**Challenge 1:**
In the passage on inventory and business value, what does a prospective buyer consider when looking at a business as a possible acquisition?
**Challenge 2:**
Resume the passage on inventory and business value after its final sentence, and carry it forward in the same voice.

**Extract to read:**
==============================

As a business owner, it is always important to consider the factors that determine the value of your business. One element that can negatively affect your business value is carrying large amounts of excess inventory. Managing your inventory levels in your business is essential to maximizing value.
Inventory management requires you to have a thorough understanding of the inventory needs of your business. Ideally, your business should be carrying enough inventory to meet regular demand, but not so much that the cost of carrying the inventory is greater than the added profit that inventory will generate. In the context of selling your business, a prospective buyer looking at your business as a possible acquisition will take into account the amount of capital they must invest in inventory at the time of acquisition. Additionally, carrying excess inventory can negatively impact the profits of your business in many other ways, reducing the price a buyer would pay.

==============================

**Information provided:**
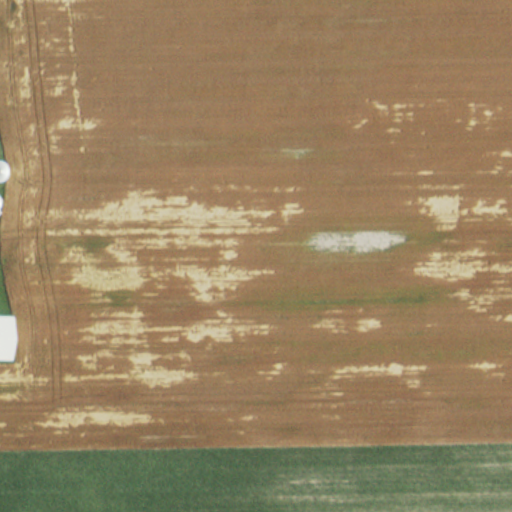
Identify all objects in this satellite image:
crop: (259, 256)
building: (2, 337)
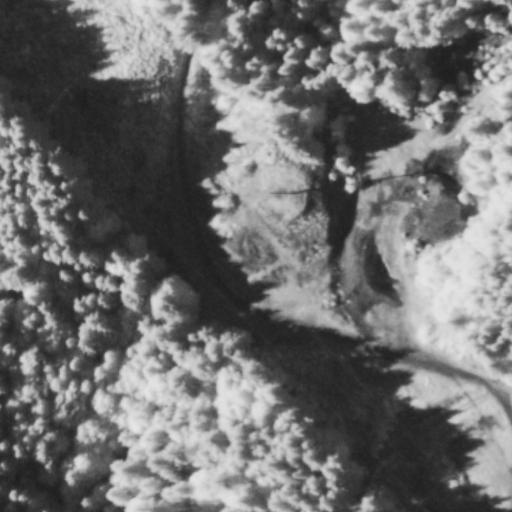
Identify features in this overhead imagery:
power tower: (81, 101)
power tower: (297, 194)
road: (249, 299)
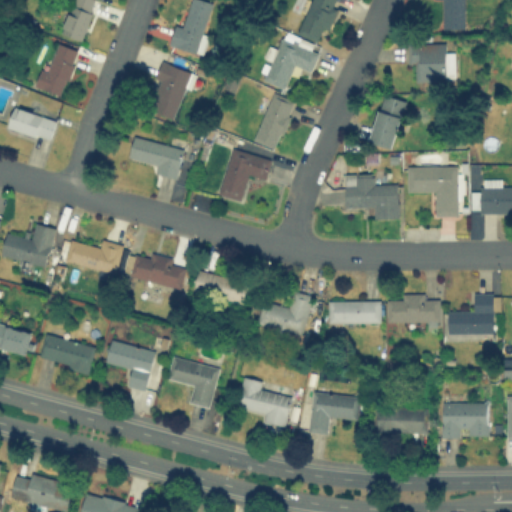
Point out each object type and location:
building: (452, 13)
building: (76, 17)
building: (316, 18)
building: (191, 26)
building: (287, 60)
building: (430, 60)
building: (56, 68)
building: (168, 88)
road: (102, 94)
building: (273, 118)
building: (386, 119)
building: (30, 122)
road: (328, 122)
building: (156, 153)
building: (240, 170)
building: (435, 184)
building: (370, 193)
building: (491, 197)
road: (251, 240)
building: (28, 243)
building: (95, 255)
building: (156, 267)
building: (219, 285)
building: (412, 306)
building: (352, 309)
building: (285, 312)
building: (474, 314)
building: (13, 338)
building: (65, 351)
building: (130, 360)
building: (193, 377)
building: (263, 400)
building: (330, 407)
building: (508, 413)
building: (463, 417)
building: (399, 418)
building: (0, 461)
road: (252, 461)
road: (241, 486)
building: (41, 489)
building: (106, 503)
road: (501, 507)
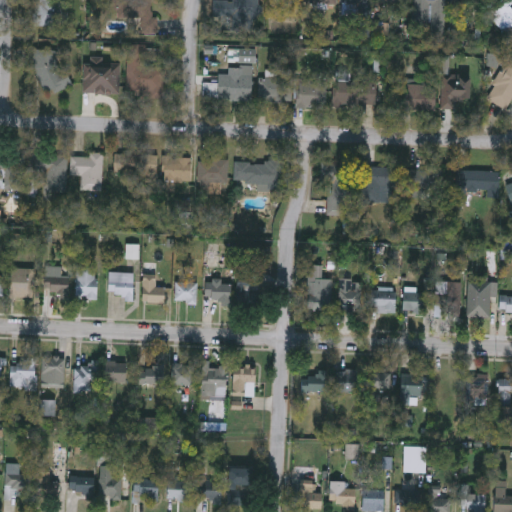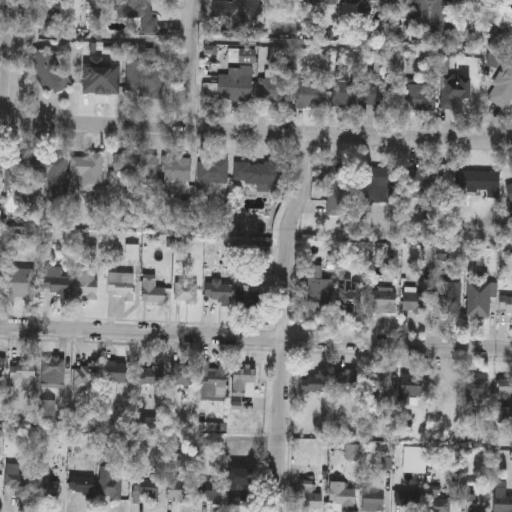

==============================

**Right answer 1:**
The buyer considers the amount of capital they must invest in inventory at the time of acquisition.

**Right answer 2:**
Some ways that carrying excess inventory hurts your profits are:
- Interest – There is a cost of the capital that you have tied up in inventory which may be in the form of interest that you are paying for the financing of the inventory. With every sales transaction, cash is generated, which drives the operating cycle. Cash is used to purchase inventory and pay expenses. But when your inventory is too high, your cash is tied up in that inventory. In cases where inventory is not being converted to cash efficiently, the need for an increased line of credit is usually the consequence. Paying more interest on the increased debt will reduce your earnings over time and lower the value of your business.
- Storage – There is a cost for taking up space in your facility. You may be leasing more space than you actually need, and you may also have higher utility expenses that are associated with leasing this larger space.
- Handling – There is a cost associated with servicing and maintaining inventory such as material handlers and record keeping staff.
- Opportunity Costs – This cost is associated with the funds you have tied up that you cannot put to use elsewhere. This cost can be determined by evaluating what you could have done with the money if you hadn’t spent it on inventory, such as investing in upgraded technology, equipment, staff, or investments outside of the business. Any higher gains that could have been achieved from those other investments is a lost opportunity and is a cost of carrying inventory.
- Insurance – You may be paying higher insurance premiums than necessary to maintain excess inventory.
- Risk of obsolescence – There is increased chance for obsolesce, deterioration, or damage when you have too much inventory. Over time, this will drive down your gross profit margins as inventory will need to be written off or discounted for sale.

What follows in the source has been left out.